Listen to Music - Studies from the Florida National University show that listening to music while studying may be beneficial. Listening to music uses both the left and right sides of the brain, which can improve memorization. Additionally, listening to music can help lessen the pressure of school as music is proven to be a stress reliever. In regards to sports, it has been proven that athletes who have a track record of underperforming when under pressure can improve their performance if they listen to motivational music before the game. That same philosophy can be applied to test taking, so listening to music while studying or before taking a test might help you improve your performance. Although many teens may not choose to listen to classical music from the 1800s, a Stanford study has shown that music by artists such as Mozart, Bach, and Beethoven can help improve focus, memorization, and categorization. Music can also help recover memories as music and memory are linked. There are certain songs that get stuck in your head, often coined as ‘earworms,’ and if your brain latches on to a song, then it can help memorize the information you study while listening to the song.
Engage with the information - No matter what your learning style is, one factor remains constant: engaging with the material is crucial.
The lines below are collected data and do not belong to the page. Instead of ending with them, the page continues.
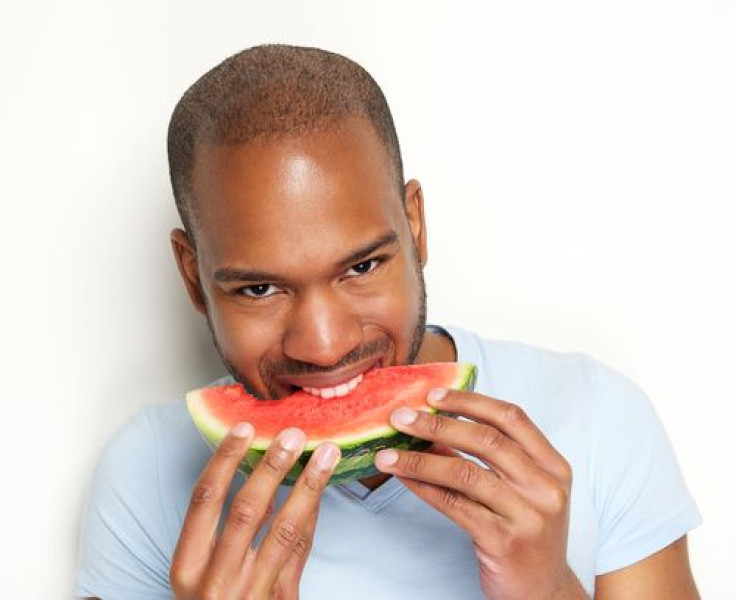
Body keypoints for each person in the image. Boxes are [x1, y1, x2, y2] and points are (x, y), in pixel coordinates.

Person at [74, 44, 701, 599]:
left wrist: (549, 593)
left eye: (362, 266)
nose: (322, 346)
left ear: (416, 226)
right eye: (260, 288)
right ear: (192, 276)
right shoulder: (147, 473)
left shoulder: (599, 418)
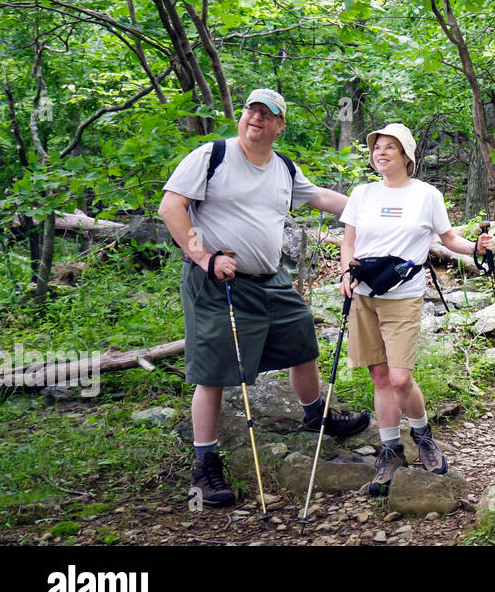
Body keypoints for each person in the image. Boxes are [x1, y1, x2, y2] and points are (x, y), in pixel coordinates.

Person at [158, 89, 370, 509]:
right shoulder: (212, 156)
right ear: (243, 117)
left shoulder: (283, 169)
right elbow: (171, 208)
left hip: (272, 279)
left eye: (267, 113)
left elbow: (324, 198)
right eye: (251, 109)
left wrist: (379, 206)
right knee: (214, 369)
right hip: (217, 280)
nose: (256, 117)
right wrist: (204, 257)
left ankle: (315, 413)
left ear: (278, 125)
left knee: (301, 337)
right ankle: (205, 463)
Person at [340, 122, 495, 496]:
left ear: (406, 156)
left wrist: (477, 247)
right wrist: (345, 273)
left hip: (404, 295)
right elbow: (349, 241)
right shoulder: (361, 193)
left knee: (399, 378)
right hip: (363, 294)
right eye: (377, 147)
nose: (381, 153)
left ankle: (423, 436)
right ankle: (391, 450)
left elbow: (449, 239)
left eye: (390, 148)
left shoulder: (427, 195)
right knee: (378, 378)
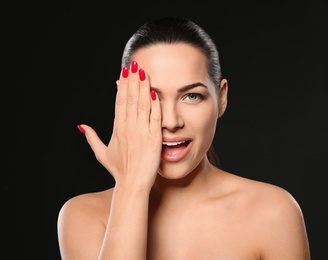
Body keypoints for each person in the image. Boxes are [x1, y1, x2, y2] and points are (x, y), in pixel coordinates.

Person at [57, 17, 311, 259]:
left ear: (221, 98)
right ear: (124, 100)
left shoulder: (272, 213)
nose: (171, 121)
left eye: (192, 96)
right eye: (151, 97)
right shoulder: (84, 215)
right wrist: (130, 185)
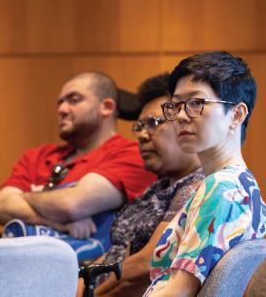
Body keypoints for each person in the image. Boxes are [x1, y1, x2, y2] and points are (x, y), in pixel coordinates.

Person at [0, 71, 156, 260]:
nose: (62, 109)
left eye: (74, 100)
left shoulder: (131, 153)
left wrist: (23, 197)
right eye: (60, 102)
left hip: (85, 278)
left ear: (107, 107)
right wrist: (61, 225)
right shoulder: (37, 156)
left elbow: (71, 205)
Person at [144, 51, 266, 297]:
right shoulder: (244, 185)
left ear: (237, 114)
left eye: (196, 103)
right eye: (176, 105)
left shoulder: (221, 188)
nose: (180, 115)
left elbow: (178, 293)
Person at [77, 73, 204, 297]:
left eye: (154, 123)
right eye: (139, 126)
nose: (143, 135)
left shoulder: (197, 186)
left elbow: (150, 265)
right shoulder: (158, 187)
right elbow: (115, 252)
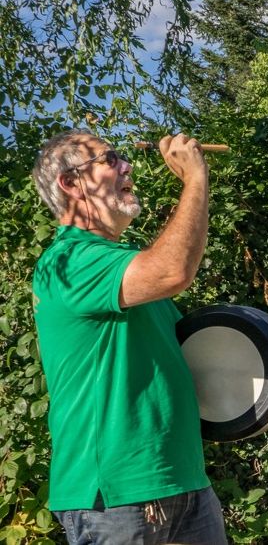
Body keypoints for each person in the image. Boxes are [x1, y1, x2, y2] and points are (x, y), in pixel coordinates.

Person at [31, 130, 226, 544]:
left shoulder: (121, 265)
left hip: (183, 481)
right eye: (110, 159)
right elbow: (173, 270)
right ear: (71, 183)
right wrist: (195, 179)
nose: (127, 165)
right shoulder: (68, 261)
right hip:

Although many may find re-reading content to be helpful, take it a step further in order to interact with the material. Studies from the UNC learning center show that surface level studying will not allow for true comprehension. In order to achieve a deeper level of understanding, one must make connections and partake in active studying. Ways to actively study include creating a study guide, thinking of examples and connecting outside information to the content you are learning, explaining information in your own words, creating flash cards, and making diagrams.
These tips from students, teachers, and experts serve as a starting point to achieve success but it’s important to know that success begins and ends with you. You need to ask yourself three questions, what, why, and how. What are you trying to achieve? Why do you want to achieve it? How will you work to achieve it? Once you find the answers to these questions, you’ll be on the path to success.